(Dataset records)
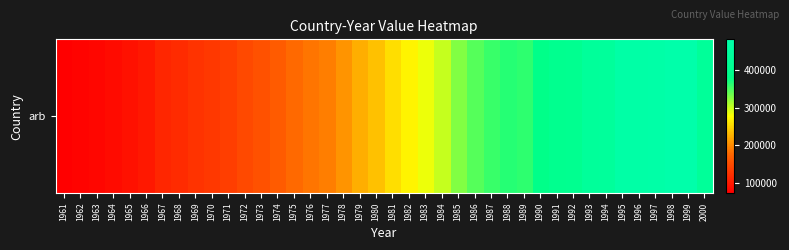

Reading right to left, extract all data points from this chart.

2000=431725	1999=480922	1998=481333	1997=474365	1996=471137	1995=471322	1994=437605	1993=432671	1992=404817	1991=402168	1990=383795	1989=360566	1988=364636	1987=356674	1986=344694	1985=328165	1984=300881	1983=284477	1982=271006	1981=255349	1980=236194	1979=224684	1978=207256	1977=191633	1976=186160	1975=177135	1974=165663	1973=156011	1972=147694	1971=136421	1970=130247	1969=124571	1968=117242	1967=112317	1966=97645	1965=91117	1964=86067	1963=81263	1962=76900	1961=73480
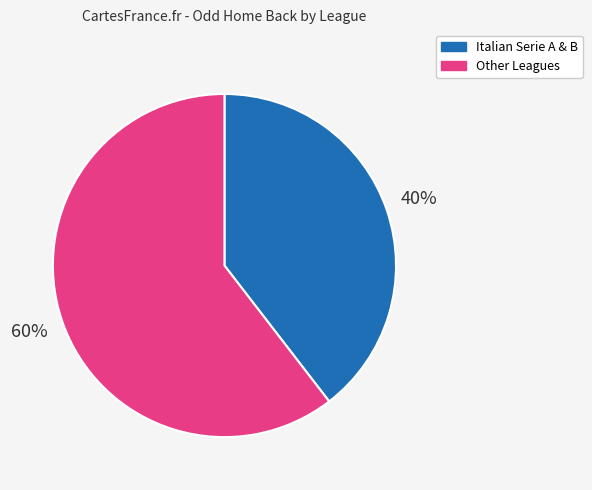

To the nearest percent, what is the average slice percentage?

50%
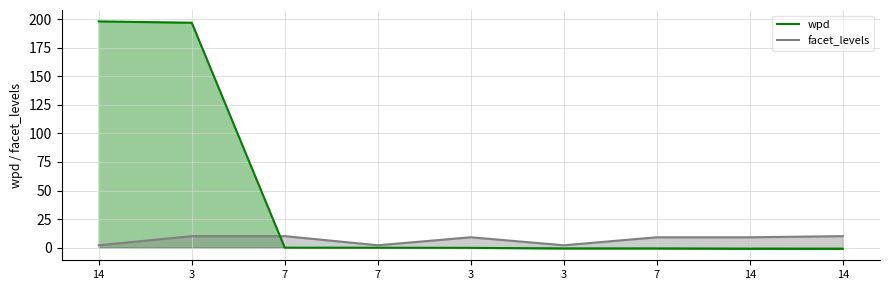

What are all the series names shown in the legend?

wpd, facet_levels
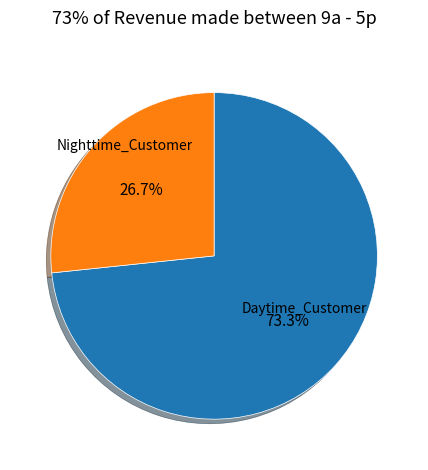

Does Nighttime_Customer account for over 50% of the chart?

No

▸ EXERCISE DESCRIPTION: Copy the text of all the records above word for word, leaving out the pictures.

▸ ANSWER TO THIS EXERCISE:
Reading right to left, extract all data points from this chart.

2000=431725	1999=480922	1998=481333	1997=474365	1996=471137	1995=471322	1994=437605	1993=432671	1992=404817	1991=402168	1990=383795	1989=360566	1988=364636	1987=356674	1986=344694	1985=328165	1984=300881	1983=284477	1982=271006	1981=255349	1980=236194	1979=224684	1978=207256	1977=191633	1976=186160	1975=177135	1974=165663	1973=156011	1972=147694	1971=136421	1970=130247	1969=124571	1968=117242	1967=112317	1966=97645	1965=91117	1964=86067	1963=81263	1962=76900	1961=73480

To the nearest percent, what is the average slice percentage?

50%

What are all the series names shown in the legend?

wpd, facet_levels

Does Nighttime_Customer account for over 50% of the chart?

No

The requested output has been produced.